Toutefois, je ne pense pas que le ministère restera les bras croisés. La crise dans le logement social, économique, et dans l’immobilier de façon globale, ne date pas d’aujourd’hui. Cela fait des années que les promoteurs se plaignent.

Nombre d’entre eux réalisent des programmes haut de gamme qui marchent très bien. On a des programmes qui ont atteint 25.000 à 26.000 DH/m² qui se vendent et se développent. On est donc loin des 4.000, 5.000 ou 6.000 DH/m² du social.

Je cite toujours l’exemple de la voiture économique. On en a parlé pendant quinze à vingt ans avant de développer la Uno. Aujourd’hui, le marché de l’automobile a changé et personne ne parle de voiture économique ou pas. Les producteurs se sont débrouillés pour faire des voitures demandées.

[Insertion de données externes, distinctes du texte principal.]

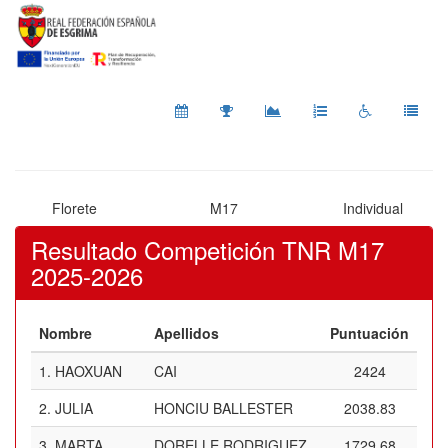
Florete
M17
Individual
Resultado Competición TNR M17
2025-2026
Nombre
Apellidos
Puntuación
1.
HAOXUAN
CAI
2424
2.
JULIA
HONCIU BALLESTER
2038.83
3.
MARTA
DORELLE RODRIGUEZ
1729.68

C’est pareil dans le bâtiment. On parle de logement social depuis des années, mais à présent, les Marocains veulent avancer au niveau des constructions. La problématique la plus importante à laquelle on fait face reste la disponibilité du foncier. On connaît très bien le prix de la construction. Ce n’est pas parce que nous avons augmenté le prix de la brique que l’on va doubler les prix du logement. L’incidence des matériaux de construction sur le bâti est faible. Le coût du foncier reste celui qui impacte le plus le prix du logement.

Je pense que le marché arrivera à se rééquilibrer à un moment ou à un autre, notamment lorsque l’on arrivera à faire du zoning sur toutes les villes, et à mettre ainsi à la disposition des promoteurs du foncier au niveau rural et des différentes régions du pays.

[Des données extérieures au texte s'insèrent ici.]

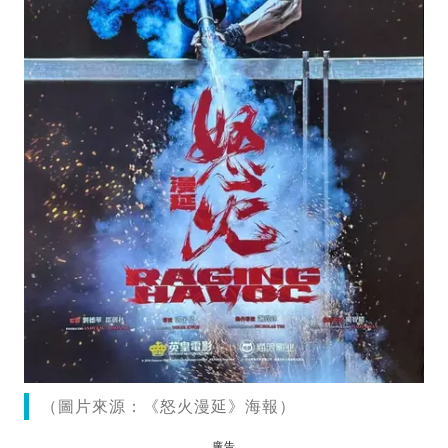
（圖片來源：《怒火漫延》海報）
廣告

- Peut-on dire que la reprise sera tirée par l’immobilier ?

- Je dirais plutôt qu’elle sera tirée par les exportations et l’industrie. On dit toujours que lorsque le bâtiment va, tout va. Mais l’honneur du Maroc, c’est d’avoir diversifié les secteurs et évité de se reposer sur un secteur particulier. De cette manière, lorsqu’un secteur fléchit, on peut basculer sur un autre.

A titre d’exemple, en 2022, nous avons eu une année agricole très difficile. Heureusement qu’on avait d’autres secteurs d’activité. Je pense qu’aujourd’hui, le Maroc poursuivra le développement d’autres axes, et l’immobilier prendra sa place dans l’économie du pays.